GALLATIN, Tenn. (WTVF) — A ceremony was held at Beretta USA's Tennessee campus to celebrate the "constitutional carry" law passed through the state legislature this year.
While the law was a priority this year for Gov. Lee, it received criticism from numerous groups, including law enforcement over concerns it would increase crime. However, supporters claim they're supporting Second Amendment rights.
"Today is a day that singles and win for law abiding citizens in Tennessee. It also singles a win for preserving the second amendment in our state," said Lee," Starting July 1st, law abiding citizens from Tennessee will be able to carry a handgun in our state without unnecessary permission from the government."
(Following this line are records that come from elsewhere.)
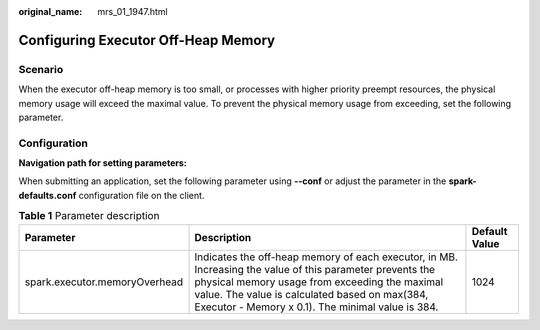 :original_name: mrs_01_1947.html

.. _mrs_01_1947:

Configuring Executor Off-Heap Memory
====================================

Scenario
--------

When the executor off-heap memory is too small, or processes with higher priority preempt resources, the physical memory usage will exceed the maximal value. To prevent the physical memory usage from exceeding, set the following parameter.

Configuration
-------------

**Navigation path for setting parameters:**

When submitting an application, set the following parameter using **--conf** or adjust the parameter in the **spark-defaults.conf** configuration file on the client.

.. table:: **Table 1** Parameter description

   +-------------------------------+------------------------------------------------------------------------------------------------------------------------------------------------------------------------------------------------------------------------------------------------------------------+---------------+
   | Parameter                     | Description                                                                                                                                                                                                                                                      | Default Value |
   +===============================+==================================================================================================================================================================================================================================================================+===============+
   | spark.executor.memoryOverhead | Indicates the off-heap memory of each executor, in MB. Increasing the value of this parameter prevents the physical memory usage from exceeding the maximal value. The value is calculated based on max(384, Executor - Memory x 0.1). The minimal value is 384. | 1024          |
   +-------------------------------+------------------------------------------------------------------------------------------------------------------------------------------------------------------------------------------------------------------------------------------------------------------+---------------+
The legislation was officially signed into law in early April. The law allows military members aged 18 to 20 and adults 20 and older to carry open or concealed handguns without a permit. It goes into effect on July 1.
Additionally, the law will increase punishments for certain gun crimes; the theft of a firearm will be increased from a misdemeanor to a felony and will come with at least six months in jail.
"The right to bear arms it’s just important today as it was 230 years ago. With today’s signing, Tennessee becomes the 19th state in the country to have Constitutional Carry as a part of its law," Lee said.
On Wednesday afternoon, Lee joined Francesco Valente, Beretta USA's president and CEO, Lt. Governor Randy McNalley, Senator Jack Johnson, House Majority Leader Rep. William Lamberth in a ceremonially signing of the law at the facility in Gallatin.
The law does come with criticism from gun violence prevention organizations.
"I’m really disappointed in Governor Lee and our elected representatives with signing this bill into law," said Jessie McKinney, "I’m disappointed in the way they dismissed valid concerns from Tennesseans about this law, and I’m disappointed that they chose not to listen to the very, real concerns of multiple law-enforcement agencies as well," she said.
McKinney is a volunteer for Moms Demand Action’s Tennessee chapter, an advocacy group fighting to end gun violence.
"It is too late unfortunately to change the legislators minds about permit-less carry, and we presented evidence throughout the general session about the very real, and valid concerns that we and law enforcement had about the safety of this bill," McKinney said, "What this means is July first we’re going to have more Tennesseans carrying loaded handguns in public without any safety training."
McKinney says the responsibility to keep guns out of the wrong hands will fall on the gun owners.